• [ТЕКСТ ДЛЯ ЧТЕНИЯ]
=====

НЕСУЩИЕ ЭСТАФЕТУ

НЕСУЩИЕ ЭСТАФЕТУ

Мы живём не просто во времени, но в истории.

«Отцы ели кислый виноград, а у детей оскомина» — утверждает очень мудрая, очень древняя и очень грустная поговорка.

Но ведь нам достаётся в наследство не только кислое, а всё: и горькое, и сладкое, и солёное.

Тут я обращусь за помощью к учёному-языковеду.

Вот как начал свою статью в журнале «Знание — сила» лингвист А. Долгопольский:

«... В четверг, 16 августа, Николай Иванович проснулся без двадцати минут семь. За завтраком он1 поел мясного салата с помидорами и с огурцом, выпил чашку кофе с бутербродом, после завтрака закурил папиросу... Чтобы немудрёные события с завтраком Николая Ивановича могли произойти и чтобы прочитанные вами две фразы могли быть написаны, понадобилось существование по меньшей мере двух десятков великих цивилизаций прошлого и настоящего...»

И действительно, шумеры и ассиро-вавилоняне разделили день на двенадцать часов, а час на шестьдесят минут. Они же создали неделю, посвятив по одному дню солнцу, луне и пяти планетам. Из древнего Двуречья вышли «без двадцати семь» и четверг. Николай — древнегреческое имя. Месяц август был назван так римлянами в честь их императора Октавиана Августа. В первом тысячелетии до нашей эры появилось у древних евреев имя, от которого произошли греческое имя Иоаннес и русское Иван. По имени и отчеству мы зовём людей потому, что такой обычай сложился в допетровской Руси. Сливочное масло изобрели древние египтяне, сахар начали изготавливать в Индии, напиток кофе — в Восточной Африке, помидоры впервые стали возделывать в Америке... и так далее...

Следы прошлых веков и тысячелетий, влияние далёких стран и исчезнувших народов можно проследить в любых человеческих поступках, вещах, даже мыслях. Мяч ты гоняешь по двору потому, что четыре тысячи лет назад какой-то древний египтянин набил тряпками сшитый из кожи шар. В школе проходишь эвклидову геометрию, а ведь со времён Эвклида прошло почти девяносто поколений.

Даже поцелуй в щёку, которым тебя провожает мать, обусловлен исторически. Зулуска не имеет права целовать сына. Твоя мама легко и свободно разговаривает с твоим отцом в присутствии его мамы — твоей бабушки. И не просит на это её разрешения. Для индийца это выглядит возмутительнейшим нарушением правил приличия.

Всё, что вокруг нас, как и мы сами, имеет свою историю.

И заметнее всего это именно тогда, когда смотришь на детские игры. От самых тихих до самых шумных.

=====

• [ЗАДАНИЕ 1]
Ответьте на вопросы по отрывку «Несущие эстафету».
(a) Кто разделил день на двенадцать часов, а час на шестьдесят минут?
(b) В честь кого римляне назвали месяц август?
(c) Чего не имеет права делать зулуска?
• [ЗАДАНИЕ 2]
Продолжите отрывок «Несущие эстафету», начав сразу после его последнего предложения.

• [Записи из набора данных]
=====

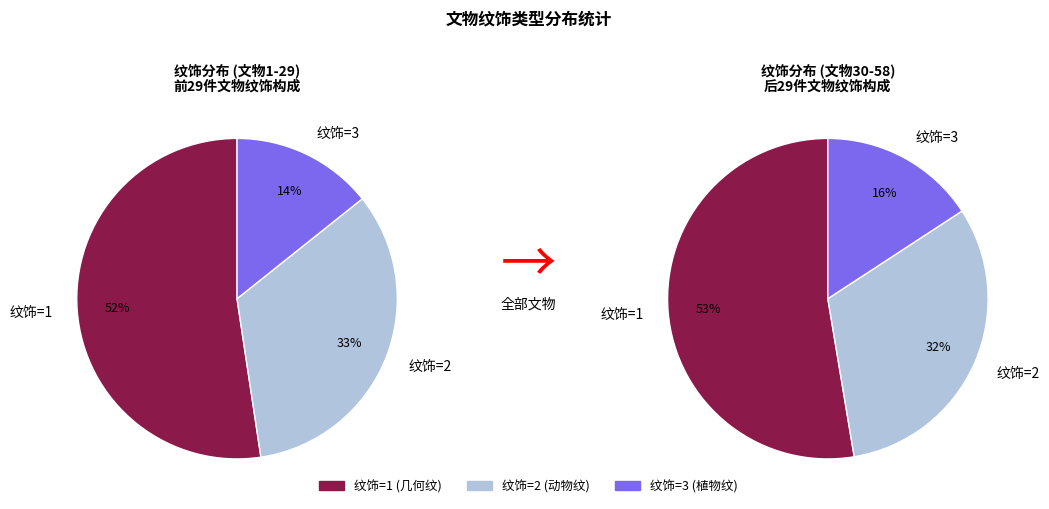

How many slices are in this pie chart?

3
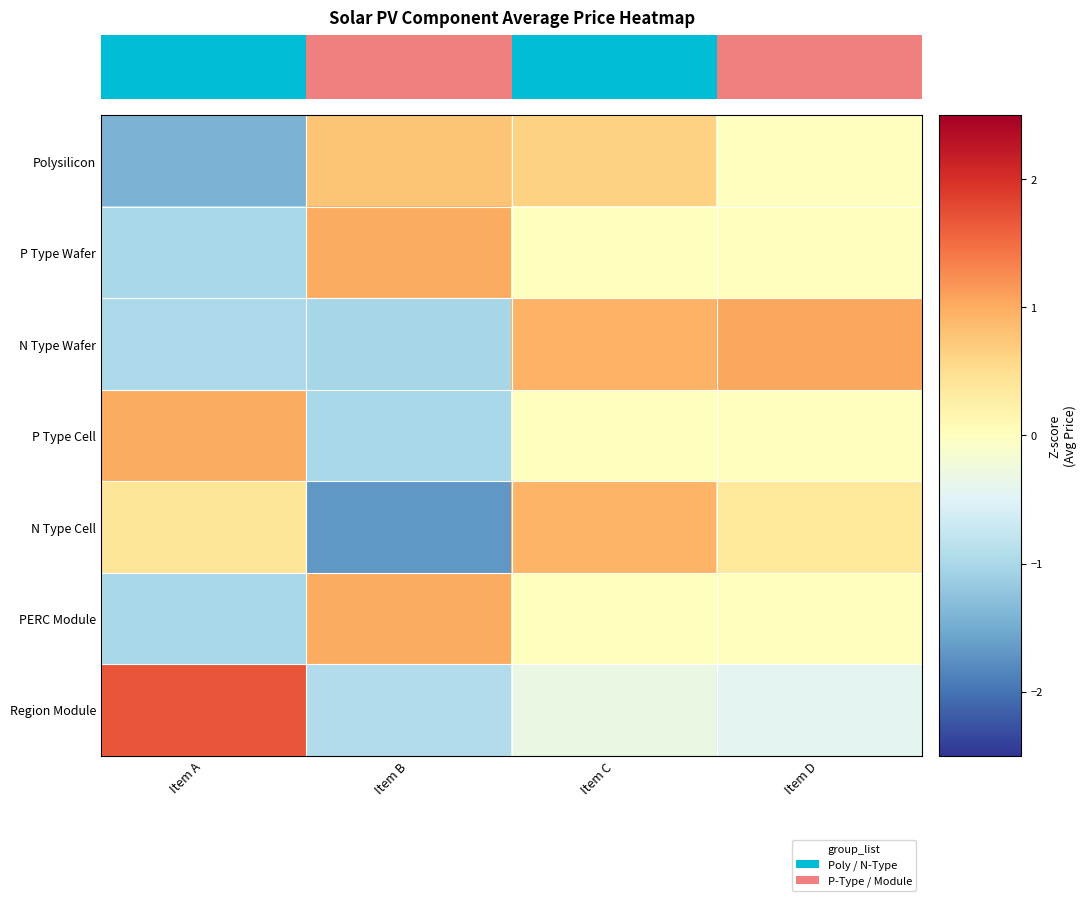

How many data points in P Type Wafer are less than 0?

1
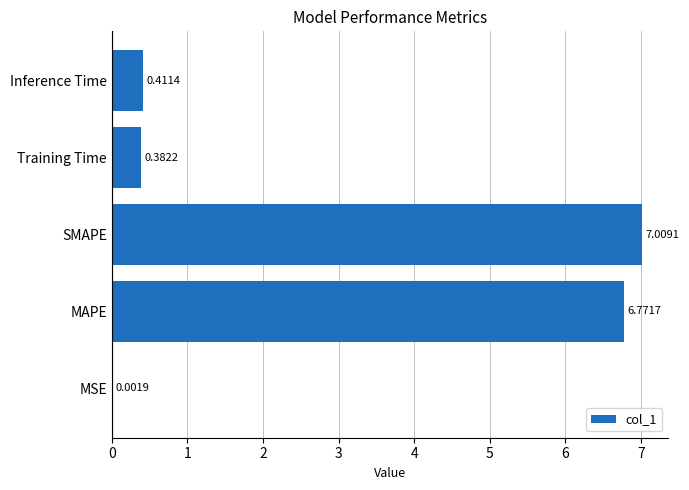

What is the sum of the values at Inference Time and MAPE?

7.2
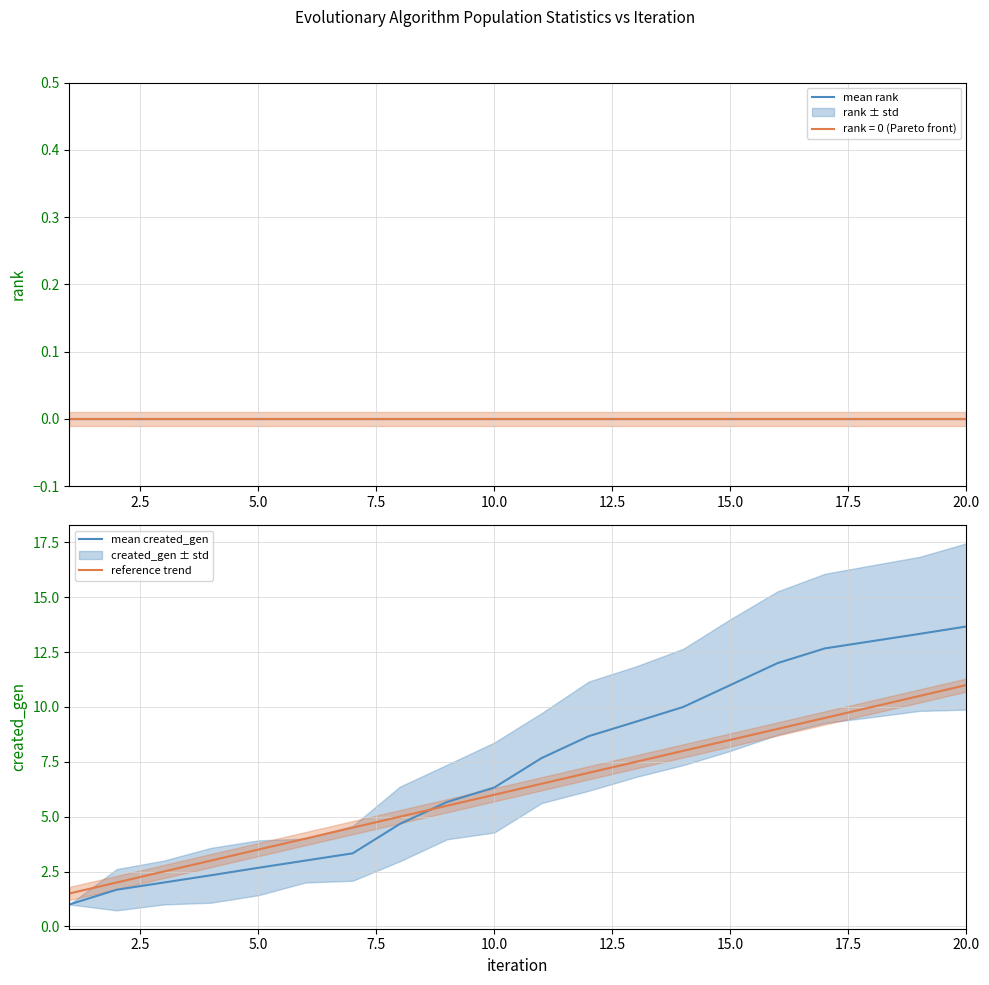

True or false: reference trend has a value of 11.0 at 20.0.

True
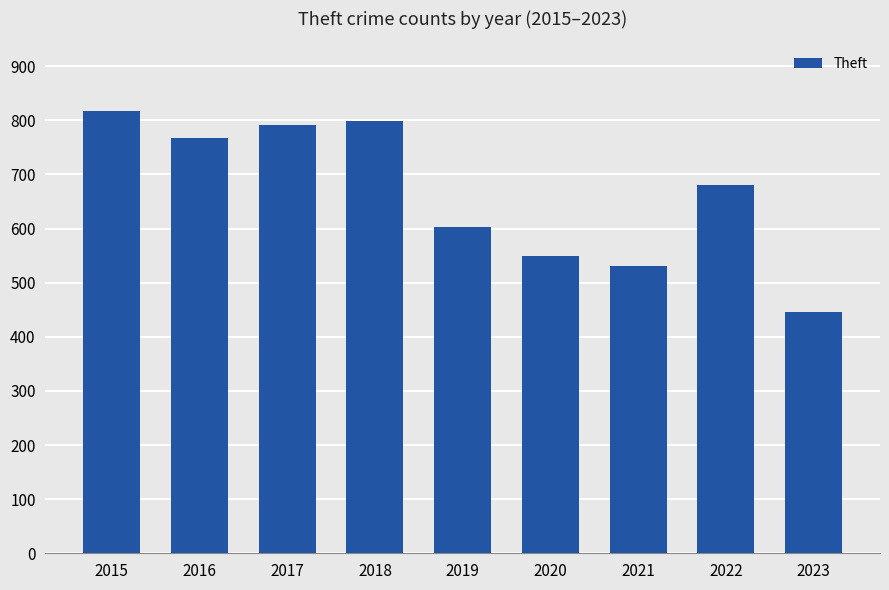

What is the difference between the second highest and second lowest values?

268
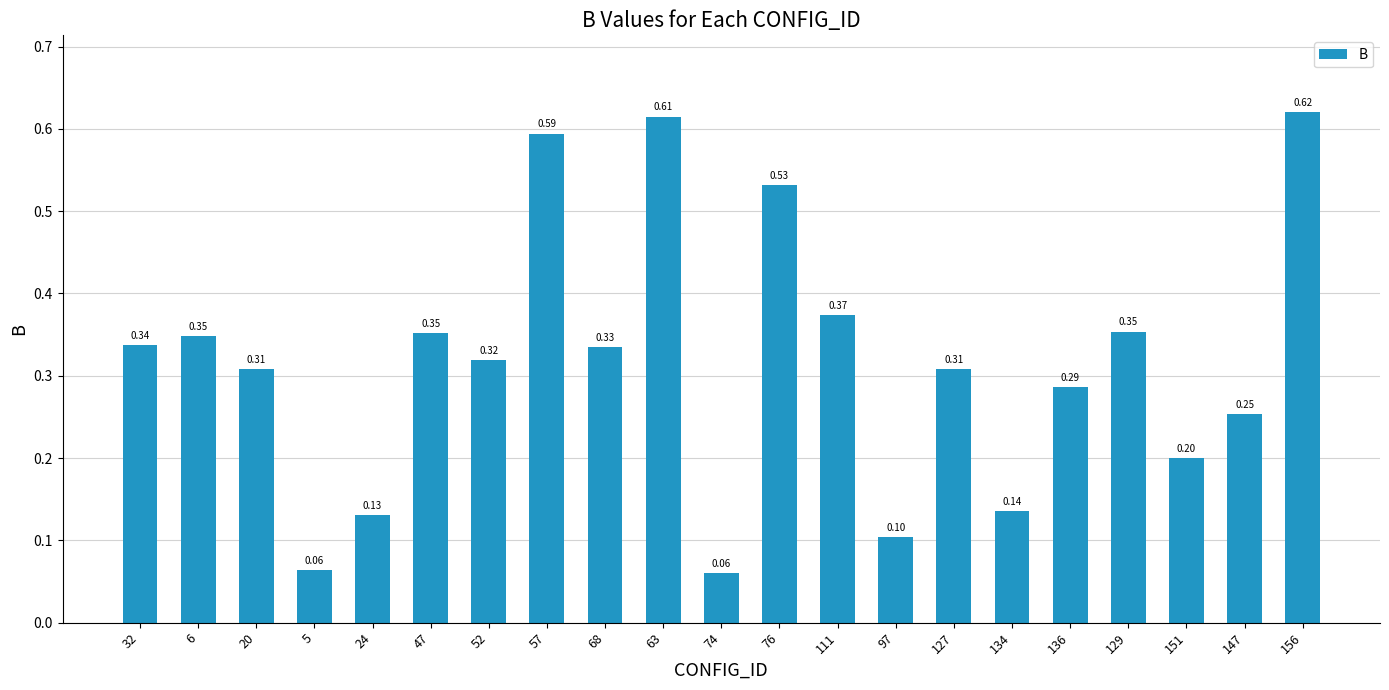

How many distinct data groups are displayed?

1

=====

• [ОТВЕТ 1]
(a) Шумеры и ассиро-вавилоняне.
(b) В честь императора Октавиана Августа.
(c) Целовать сына.

• [ОТВЕТ 2]
Ты никогда не задумывался над родословной обыкновенной рогатки? Нет? А зря! Ведь в числе её знатных родственников и римская катапульта, и праща, камнем из которой, согласно Библии, юноша Давид убил великана Голиафа. Лук и стрелы тоже перешли в ведение детей, а когда-нибудь пистолеты-пулемёты, дающие очереди целлулоидными шариками, останутся последним автоматическим оружием на мирной земле. Дети, видишь ли, не ждут, пока станут взрослыми. В свои цепкие ручонки они забирают то наследие веков, которое успели перерасти их отцы. Давно нет царей, а считалка по-прежнему перечисляет: «В золотом дворце на точёном крыльце сидели: царь, царевич...» Каждую весну начинается во всех дворах городов и деревень игра:

Не сорвать, не поднять,

Вашу зелень показать.

Когда-то этого требовали от взрослых, а не от детей другие взрослые, притом весьма серьёзные люди — волхвы, шаманы, жрецы. Религиозный обряд превратили в игру. Впрочем, это умеют делать не только дети. Знаете, откуда происходит весёлое слово «фокус»? Да от самых что ни на есть торжественных слов самой торжественной, священной и таинственной церемонии католической церкви. Священник подымает руки над хлебом и по-латыни объявляет этот хлебец плотью самого господа бога. Съедая её, верующий становится «ближе к богу». А фокусники коверкали те же слова над шляпами, которые превращали в кроликов, над пустыми корзинами, из которых после этого вылетали голуби. Так слова «Hoc est corpus» превратились в «фокус-покус».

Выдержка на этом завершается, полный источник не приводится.